Outro projeto é o UFMG Jovem, que tem mais de dez anos e que trabalha com o protagonismo juvenil da graduação e da educação básica dentro da UFMG, promovendo a integração da comunidade interna com a comunidade externa, pois a UFMG abre as portas para acolher a educação básica. É uma nova forma de ver as antigas feiras de ciência. Geralmente realizada na terceira semana de outubro, coincidindo com a Semana Nacional de Ciência e Tecnologia, o UFMG Jovem recebe os melhores trabalhos selecionados nas feiras municipais de ciência e tecnologia do estado. No ano passado, o primeiro lugar foi de uma escola de Janaúba, no Norte de Minas. Nossa inovação esse ano é que em setembro realizaremos feira regional de ciência e tecnologia do Norte de Minas e os melhores trabalhos virão para a UFMG Jovem, em outubro. É uma forma de dar acessibilidade à feira a um número maior de participantes, sobretudo aos que estão localizados a uma grande distância da Capital.
Ele está no outro eixo – o da comunicação pública da ciência, em que temos dois grandes projetos – e faz uma brincadeira com as palavras. Se juntamos as sílabas, refere-se a um instrumento de ciência; mas a ideia é usar como ‘Bar o metro’, porque na capital dos butecos, queremos nos referir a uma grande distribuição, “aos metros”, “aos quilos”.

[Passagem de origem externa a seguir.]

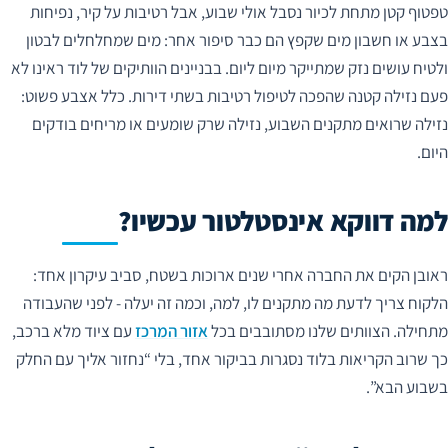
טפטוף קטן מתחת לכיור נסבל אולי שבוע, אבל רטיבות על קיר, נפיחות
בצבע או חשבון מים שקפץ הם כבר סיפור אחר: מים שמחלחלים לבטון
ולטיח עושים נזק שמתייקר מיום ליום. בבניינים הוותיקים של לוד ראינו לא
פעם נזילה קטנה שהפכה לטיפול רטיבות בשתי דירות. כלל אצבע פשוט:
נזילה שרואים מתקנים השבוע, נזילה שרק שומעים או מריחים בודקים
היום.
למה דווקא אינסטלטור עכשיו?
ראובן הקים את החברה אחרי שנים ארוכות בשטח, סביב עיקרון אחד:
הלקוח צריך לדעת מה מתקנים לו, למה, וכמה זה יעלה - לפני שהעבודה
מתחילה. הצוותים שלנו מסתובבים בכל
אזור המרכז
עם ציוד מלא ברכב,
כך שרוב הקריאות בלוד נסגרות בביקור אחד, בלי “נחזור אליך עם החלק
בשבוע הבא”.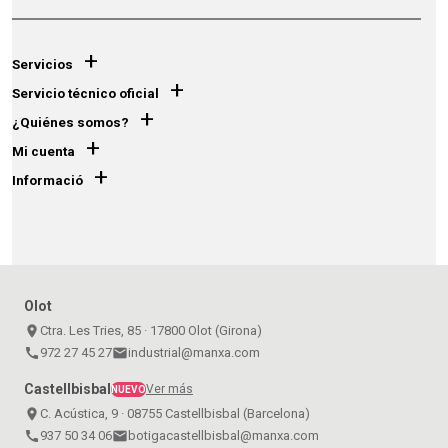
+
Servicios
+
Servicio técnico oficial
+
¿Quiénes somos?
+
Mi cuenta
+
Informació
Olot
place
Ctra. Les Tries, 85 · 17800 Olot (Girona)
call
972 27 45 27
email
industrial@manxa.com
Castellbisbal
Ver más
NUEVO
place
C. Acústica, 9 · 08755 Castellbisbal (Barcelona)
call
937 50 34 06
email
botigacastellbisbal@manxa.com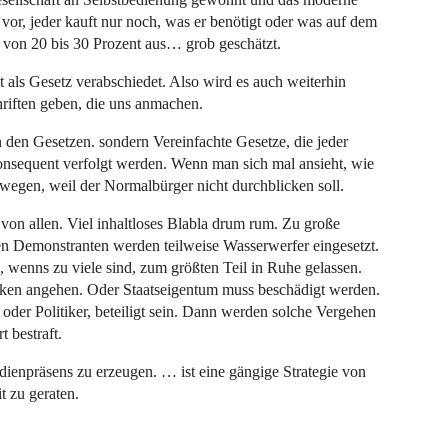
 vor, jeder kauft nur noch, was er benötigt oder was auf dem
 von 20 bis 30 Prozent aus… grob geschätzt.
ht als Gesetz verabschiedet. Also wird es auch weiterhin
riften geben, die uns anmachen.
 den Gesetzen. sondern Vereinfachte Gesetze, die jeder
 konsequent verfolgt werden. Wenn man sich mal ansieht, wie
swegen, weil der Normalbürger nicht durchblicken soll.
e von allen. Viel inhaltloses Blabla drum rum. Zu große
Demonstranten werden teilweise Wasserwerfer eingesetzt.
wenns zu viele sind, zum größten Teil in Ruhe gelassen.
cken angehen. Oder Staatseigentum muss beschädigt werden.
er Politiker, beteiligt sein. Dann werden solche Vergehen
 bestraft.
ienpräsens zu erzeugen. … ist eine gängige Strategie von
t zu geraten.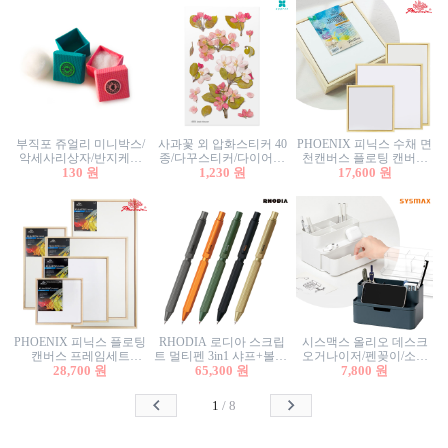
부직포 쥬얼리 미니박스/
사과꽃 외 압화스티커 40
PHOENIX 피닉스 수채 면
악세사리상자/반지케이
종/다꾸스티커/다이어리
천캔버스 플로팅 캔버스
스/반지상자/귀걸이상자/
130 원
꾸미기/꽃스티커/자연물
1,230 원
프레임세트 30x30cm/액자
17,600 원
귀걸이박스
스티커/팬시스티커
캔버스
PHOENIX 피닉스 플로팅
RHODIA 로디아 스크립
시스맥스 올리오 데스크
캔버스 프레임세트
트 멀티펜 3in1 샤프+볼펜/
오거나이저/펜꽂이/소품
50x50cm/액자캔버스/인테
28,700 원
무광택 알루미늄 육각배
65,300 원
꽂이/소품함/정리함/수납
7,800 원
리어소품
럴
함/화장품정리함/데스크
정리
1
/
8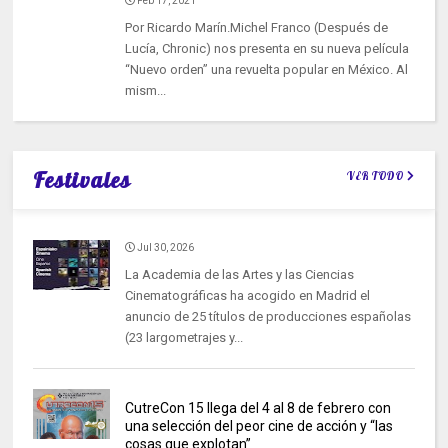
Feb 17, 2021
Por Ricardo Marín.Michel Franco (Después de
Lucía, Chronic) nos presenta en su nueva película
“Nuevo orden” una revuelta popular en México. Al
mism...
Festivales
VER TODO
Jul 30, 2026
La Academia de las Artes y las Ciencias
Cinematográficas ha acogido en Madrid el
anuncio de 25 títulos de producciones españolas
(23 largometrajes y...
CutreCon 15 llega del 4 al 8 de febrero con
una selección del peor cine de acción y “las
cosas que explotan”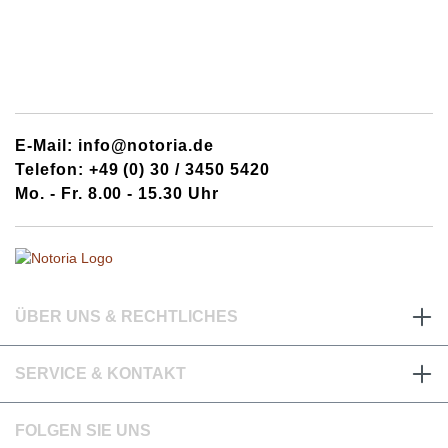
E-Mail: info@notoria.de
Telefon: +49 (0) 30 / 3450 5420
Mo. - Fr. 8.00 - 15.30 Uhr
ÜBER UNS & RECHTLICHES
SERVICE & KONTAKT
FOLGEN SIE UNS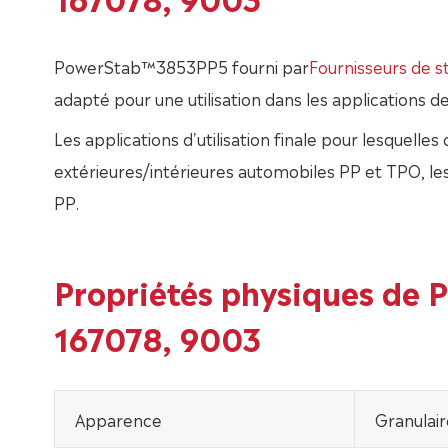
PowerStab™3853PP5 fourni par
Fournisseurs de s
adapté pour une utilisation dans les applications 
Les applications d'utilisation finale pour lesquelle
extérieures/intérieures automobiles PP et TPO, l
PP.
Propriétés physiques de
167078, 9003
Apparence
Granulaire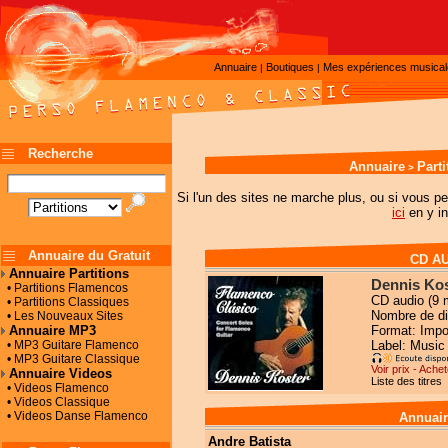
Annuaire
Boutiques
Mes expériences musica
|
|
Recherche
Annuaire
Part
>
Si l'un des sites ne marche plus, ou si vous pe
ici
en y in
Annuaire du Gratuit
CD A
Annuaire Partitions
Dennis Kos
• Partitions Flamencos
CD audio (9 
• Partitions Classiques
Nombre de di
• Les Nouveaux Sites
Annuaire MP3
Format: Impo
• MP3 Guitare Flamenco
Label: Music
• MP3 Guitare Classique
Voir prix - Achet
Annuaire Videos
Liste des titres
• Videos Flamenco
• Videos Classique
• Videos Danse Flamenco
Annuair
Andre Batista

Segue o modelo dos cafés científicos onde se tem uma aproximação dos cientistas com o público, em que se cria essa situação informal, quase de estúdio, daí a proximidade com o pesquisador, para gerar um debate mais íntimo. Pensamos em fazer como uma conversa de buteco, com um cientista e um representante da sociedade civil debatendo um mesmo tema e intercalando com música. Uma proximidade comunicativa de dois sujeitos produzindo conhecimento em esferas diferentes – uma esfera da sociedade e a outra, da ciência.
Nesse mesmo eixo, temos um projeto muito grande, da Rede Dengue, na qual trabalhamos com a análise das mídias que estão envolvidas nas campanhas da dengue. A intenção é entender como a comunicação pública específica da dengue está entrando na percepção dos diversos públicos. É um trabalho em parceria com o INCT-dengue do ICB, com o INCT-web do ICEx (leia mais) e com equipe grande da Faculdade de Educação, para análise de redes sociais, de instrumentos televisivos e de toda a campanha publicitária. Isso dá a dimensão da divulgação científica, que precisa estar sempre com um pé na esfera da produção de conhecimento e outro fora, para poder criar instrumentos de comunicação. Além desses projetos – protagonismo juvenil e divulgação científica entendida como comunicação pública – temos diversas ações, como promoção de eventos, lançamento de livros, UFMG Jovem, feira de Ciência do Norte de Minas e o Barometro, que é um projeto mensal.